L’examen des rapports entre le jugement d’existence et le jugement de relation trouvera une confirmation dans la comparaison entre l’être du tout et l’être des parties. Car, si l’être appartient primitivement au tout et s’il est univoque, il n’appartient aux parties que parce qu’elles sont contenues dans le tout et qu’en un autre sens elles l’enveloppent. Elles possèdent toutes le même être parce qu’elles sont toutes des aspects du même tout.

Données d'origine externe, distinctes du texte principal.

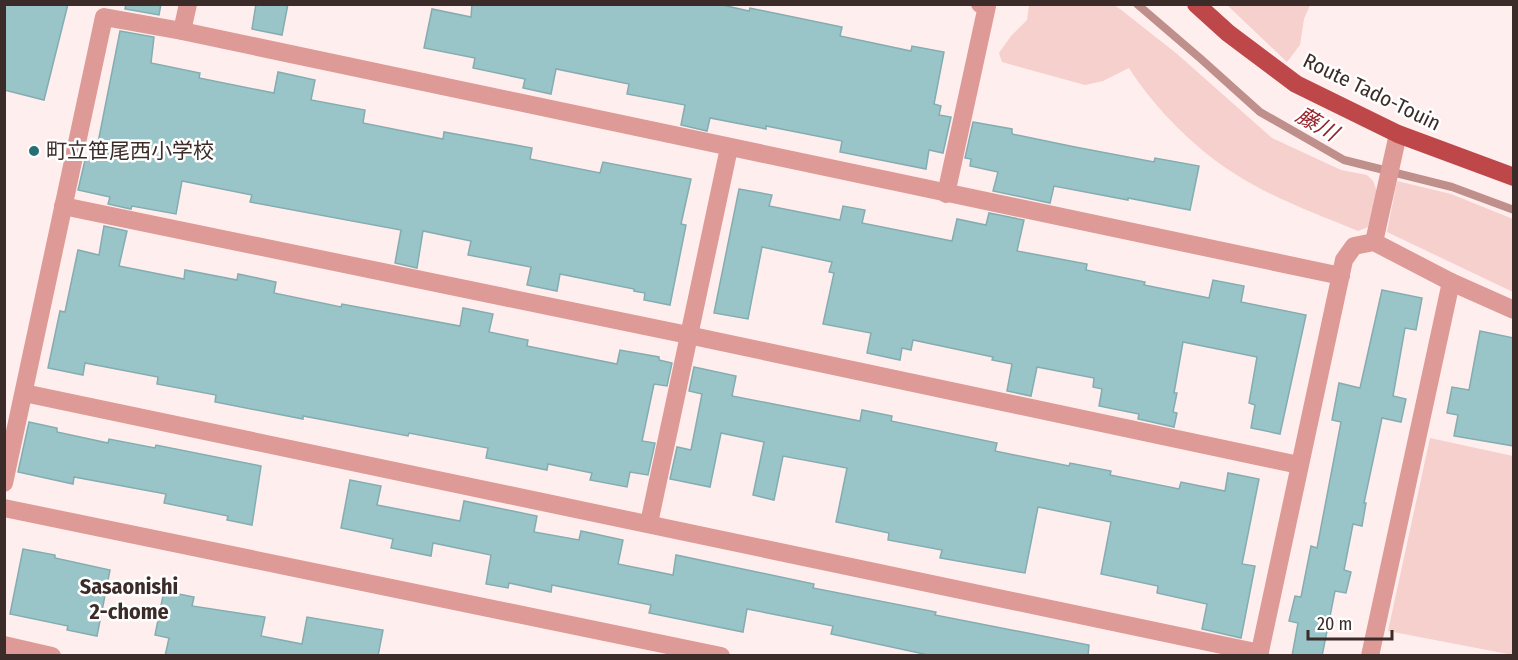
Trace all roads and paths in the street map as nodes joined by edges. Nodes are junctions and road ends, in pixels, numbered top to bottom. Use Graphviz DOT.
graph roads {
  1 [pos="188,4"];
  2 [pos="980,4"];
  3 [pos="1196,4"];
  4 [pos="182,31"];
  5 [pos="1397,143"];
  6 [pos="729,148"];
  7 [pos="1514,177"];
  8 [pos="946,194"];
  9 [pos="63,206"];
  10 [pos="1374,242"];
  11 [pos="1341,276"];
  12 [pos="1451,282"];
  13 [pos="1514,310"];
  14 [pos="688,335"];
  15 [pos="24,393"];
  16 [pos="1299,465"];
  17 [pos="4,483"];
  18 [pos="4,508"];
  19 [pos="649,523"];
  20 [pos="4,645"];
  21 [pos="1260,654"];
  22 [pos="52,656"];
  23 [pos="721,656"];
  24 [pos="1370,656"];
  1 -- 4 [label="street"];
  2 -- 8 [label="street"];
  3 -- 5 [label="main road, Route Tado-Touin"];
  4 -- 6 [label="street"];
  4 -- 9 [label="street"];
  5 -- 7 [label="main road, Route Tado-Touin"];
  5 -- 10 [label="street"];
  6 -- 8 [label="street"];
  6 -- 14 [label="street"];
  8 -- 11 [label="street"];
  9 -- 14 [label="street"];
  9 -- 15 [label="street"];
  10 -- 11 [label="street"];
  10 -- 12 [label="street"];
  11 -- 16 [label="street"];
  12 -- 13 [label="street"];
  12 -- 24 [label="street"];
  14 -- 16 [label="street"];
  14 -- 19 [label="street"];
  15 -- 17 [label="street"];
  15 -- 19 [label="street"];
  16 -- 21 [label="street"];
  18 -- 23 [label="street"];
  19 -- 21 [label="street"];
  20 -- 22 [label="street"];
}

Mais, dans la mesure où on les regarde comme différentes les unes des autres et cherchant à se suffire, leur incomplétude éclate à tous les yeux. Nous en faisons alors des phénomènes plutôt que des êtres, des objets de connaissance plutôt que des choses. Dès que le multiple se produit, le monde des apparences naît. On ne voit pas que l’on ait jamais pu attribuer la pluralité au réel, à l’être, ni même à la chose en soi ; mais, que la pluralité s’introduise dans le monde, le réel, l’être et la chose en soi fuient pour ne laisser subsister que leurs phénomènes. Cependant, la nécessité où nous sommes de conférer encore l’être aux phénomènes eux-mêmes et de les considérer comme des pièces intégrantes de l’univers réel nous interdit de rompre tous les liens qui les unissent à l’être, en reléguant celui-ci derrière eux : il n’y a pas de différence entre l’être et la totalité des phénomènes, à condition de joindre à tous les phénomènes donnés tous les phénomènes possibles, puisque notre vie s’écoule dans le temps et demeure toujours inachevée.

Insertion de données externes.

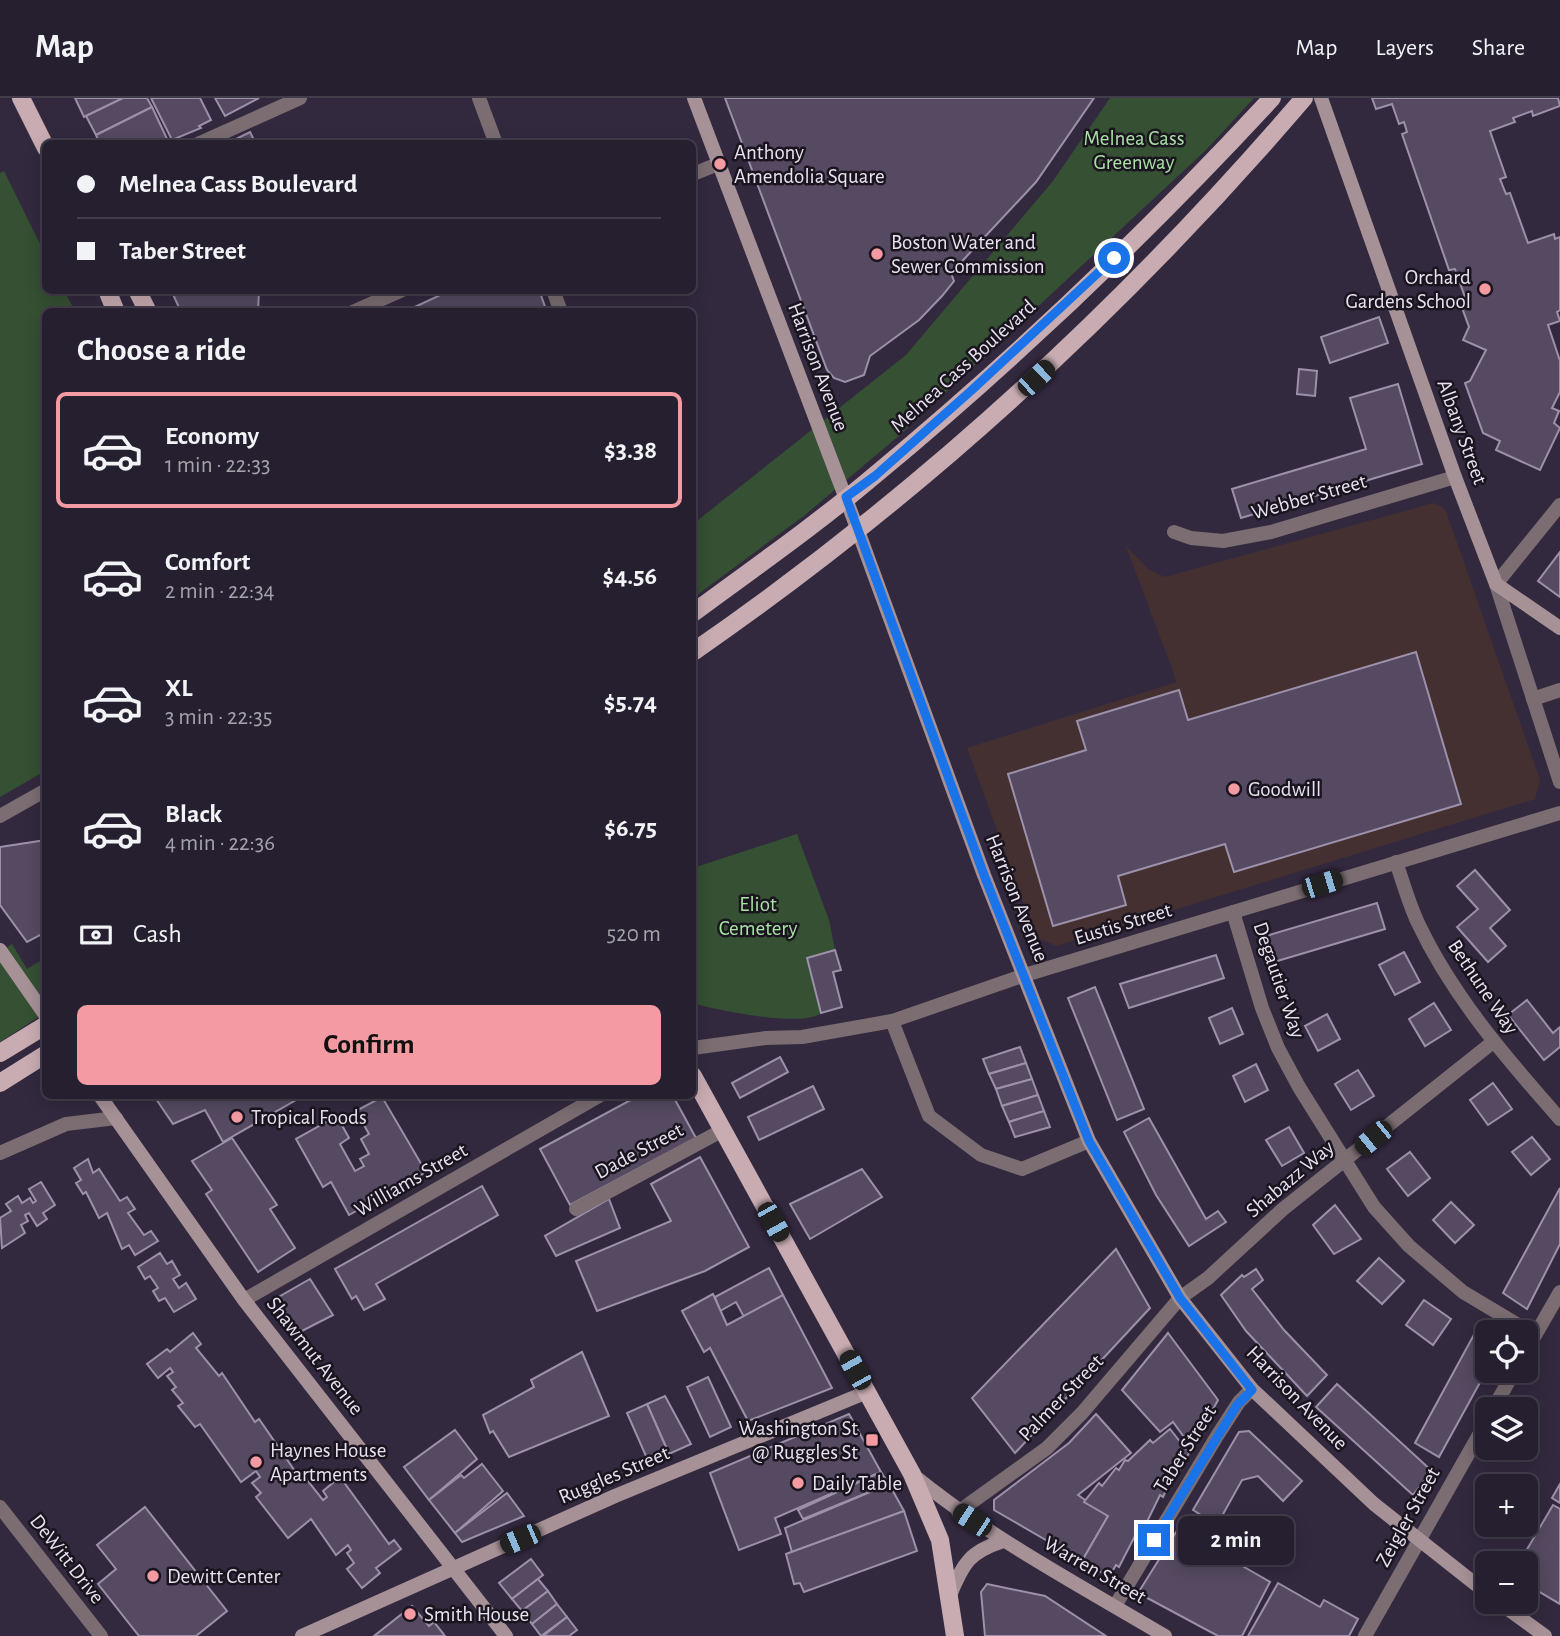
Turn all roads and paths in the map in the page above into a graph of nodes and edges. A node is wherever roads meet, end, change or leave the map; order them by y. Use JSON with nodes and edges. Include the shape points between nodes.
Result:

De plus, il est impossible de supposer un phénomène sans supposer du même coup une conscience et même une conscience finie dans laquelle il apparaît. Une conscience ne participe à l’être que par sa connaissance de l’être, et elle ne connaîtrait rien si elle ne pouvait pas tout connaître. Elle ne peut se distinguer du tout et pourtant lui demeurer unie qu’en l’enveloppant en puissance ; c’est pour l’actualiser en elle qu’elle le divise et le phénoménalise.
Déjà dans l’article précédent, nous avions retrouvé, à propos du jugement d’existence, cette affirmation qui nous était familière, à savoir que l’être n’est pas un caractère séparé, mais qu’il est à la fois partout et nulle part : il est partout parce que nulle forme de l’être ne peut se dégager du tout dont elle exprime un aspect ; et il n’est nulle part parce qu’aucun aspect de l’être ne l’épuise et ne représente, aussi longtemps qu’on le prend isolément, l’indivisibilité de son essence.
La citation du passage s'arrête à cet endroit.